REQUIRED TASKS —
1. According to the excerpt on the 2014 Winter Olympics opening ceremony below, who was the writer and director of the ceremony?
2. Using the excerpt on the 2014 Winter Olympics opening ceremony below, state whether each statement agrees with it, answering yes or no and quoting the deciding words: (a) Olympic competitions were held at Fisht Olympic Stadium. (b) The ceremony began at 20:14 MSK. (c) The team in charge of the opening ceremony also ran the Closing Ceremony.

DOCUMENT EXCERPT —
★ ★ ★ ★ ★ ★ ★

The opening ceremony of the 2014 Winter Olympics took place at the Fisht Olympic Stadium in Sochi, Russia, on 7 February 2014. It began at 20:14 MSK (UTC+4) and finished at 23:02 MSK (UTC+4). It was filmed and produced by OBS and Russian host broadcasters Channel One and VGTRK.[1] This was the first Winter Olympics and first Olympic Games opening ceremony under the IOC presidency of Thomas Bach.[2][3][4] This was also the second consecutive Winter Olympic opening ceremony to be held in an indoor stadium.

The Games were officially opened by President Vladimir Putin. An audience of 40,000 were in attendance at the stadium with an estimated 2,000 performers.[5]


The site of the opening ceremony, Fisht Olympic Stadium was built specifically for the games. Fisht Stadium seats 40,000. No Olympic or Paralympic competitions were held there; it was only used for the opening and closing ceremonies during the respective Games.[6] Television producer Konstantin Ernst was the main Creative Head in charge of the opening ceremonies.[7] Andrei Nasonovsky was the Executive Producer of record; and Andrei Boltenko was the writer and director of the ceremony. A different team was in charge of the Closing Ceremony as well as the Paralympic ceremonies.


Pre-ceremony activities included performances by the Russian pop duo t.A.T.u. and the Ministry of Internal Affairs choir, who performed a version of Daft Punk's "Get Lucky".[8][9][10]

Opening section[edit]

Dreams of Russia[edit]

The ceremony, opened with an on-screen video showing 11-year-old Liza Temnikova playing a character named Lyubov (Russian for 'love') reciting the Russian alphabet. Each letter is associated with images of a famous Russian person or landmark. Many of the letters features some of Russia's most famous writers such as Dostoyevsky, Nabokov, Tolstoy, Chekhov, and countless others that have impacted Russian history, culture, literature, and philosophy.

★ ★ ★ ★ ★ ★ ★

RAW DATA —
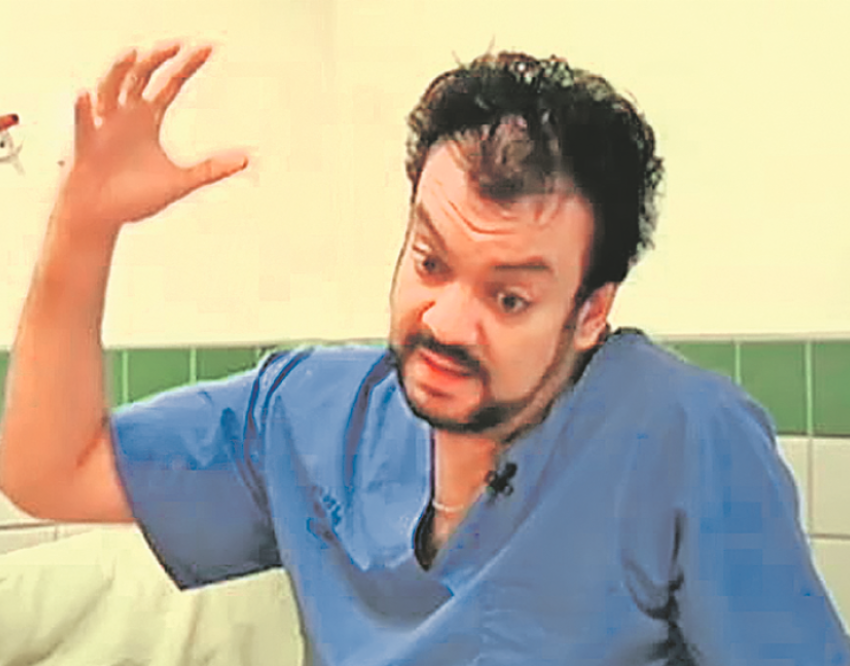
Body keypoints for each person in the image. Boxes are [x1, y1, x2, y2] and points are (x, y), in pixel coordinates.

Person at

★ ★ ★ ★ ★ ★ ★

SOLVED TASKS —
1. Andrei Boltenko

2.
(a) No: "No Olympic or Paralympic competitions were held there"
(b) Yes: "It began at 20:14 MSK (UTC+4)"
(c) No: "A different team was in charge of the Closing Ceremony as well as the Paralympic ceremonies."